For many years now I've been on/off with actively trying to lose weight, trying various mental tricks, some of which are helpful: - don't focus on what you can't have, focus on what you should have -think about fueling your body with good things -try eating meals mindfully without distractions like TV -focus on your other issues, like mental health, and let weight be less important -try to be happy as you are and forgive your past self

I've been up and down over the last five years, between 207 and 191.

Since I got diagnosed a few years ago, I have been trying to find a balance between pain and activity. This year I finally gave in and started weighing food and counting calories. Sometimes depression from my chronic pain holds me down for awhile, so I have a lot of "restarts" with my weight loss. This year I've been around 198-202 lbs so far. I got to my 191 low, without tracking CICO.

TL;DR: I start and stop actively trying to lose weight because of other health issues. When I "restart" I don't see any losses during the first week of CICO dieting (yes, I weigh my food carefully and track everything; I have a HR monitor watch to help me track output).

Am I the only one who restarts their journey, after hitting a wall or a setback of some kind, and sees no progress for more than 10 days?

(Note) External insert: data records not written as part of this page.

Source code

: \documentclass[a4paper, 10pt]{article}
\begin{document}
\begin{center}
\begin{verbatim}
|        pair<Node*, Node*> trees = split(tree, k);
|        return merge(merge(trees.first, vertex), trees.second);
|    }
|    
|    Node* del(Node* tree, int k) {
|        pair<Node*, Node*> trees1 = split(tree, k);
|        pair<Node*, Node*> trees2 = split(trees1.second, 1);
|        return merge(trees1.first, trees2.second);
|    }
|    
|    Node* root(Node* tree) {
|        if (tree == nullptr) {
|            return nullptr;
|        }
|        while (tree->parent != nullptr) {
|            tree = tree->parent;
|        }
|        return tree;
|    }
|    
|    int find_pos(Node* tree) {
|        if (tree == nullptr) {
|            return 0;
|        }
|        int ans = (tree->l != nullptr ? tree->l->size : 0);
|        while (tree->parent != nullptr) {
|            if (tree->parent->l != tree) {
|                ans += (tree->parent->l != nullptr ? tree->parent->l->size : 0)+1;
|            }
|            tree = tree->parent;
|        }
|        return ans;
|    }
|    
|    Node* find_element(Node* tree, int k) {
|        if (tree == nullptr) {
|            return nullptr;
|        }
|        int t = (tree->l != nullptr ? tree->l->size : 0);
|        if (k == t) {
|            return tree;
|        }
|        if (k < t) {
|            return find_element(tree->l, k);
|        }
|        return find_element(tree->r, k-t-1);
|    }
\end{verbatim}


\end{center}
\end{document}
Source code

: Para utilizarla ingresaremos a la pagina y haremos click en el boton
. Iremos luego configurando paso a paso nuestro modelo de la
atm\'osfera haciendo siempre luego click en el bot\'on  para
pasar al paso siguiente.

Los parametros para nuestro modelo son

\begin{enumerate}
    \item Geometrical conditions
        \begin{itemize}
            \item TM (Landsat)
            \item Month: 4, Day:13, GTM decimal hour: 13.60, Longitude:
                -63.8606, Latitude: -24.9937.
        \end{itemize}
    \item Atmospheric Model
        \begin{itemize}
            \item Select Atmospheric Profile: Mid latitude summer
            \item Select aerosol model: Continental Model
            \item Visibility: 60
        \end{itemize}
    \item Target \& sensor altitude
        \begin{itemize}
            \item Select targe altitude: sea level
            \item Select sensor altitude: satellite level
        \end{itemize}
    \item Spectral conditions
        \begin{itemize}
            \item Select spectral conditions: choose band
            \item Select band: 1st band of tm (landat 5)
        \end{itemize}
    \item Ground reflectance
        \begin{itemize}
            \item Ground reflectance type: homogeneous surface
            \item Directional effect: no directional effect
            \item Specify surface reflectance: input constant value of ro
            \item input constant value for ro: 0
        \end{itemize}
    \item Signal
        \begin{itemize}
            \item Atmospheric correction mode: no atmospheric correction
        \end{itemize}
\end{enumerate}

It's very discouraging. This month when I restarted I actually gained weight slowly over the first 7 days before finally seeing it come back down after 10 days. At the start of week 2, I finally see a loss. Honestly though, these ups and downs could just be part of my hormone cycle. (I suppose I need to stick to this for more than a month to get a better idea of the reality.)

Anyone familiar with this and get discouraged hearing about all the other "first week loss" stories?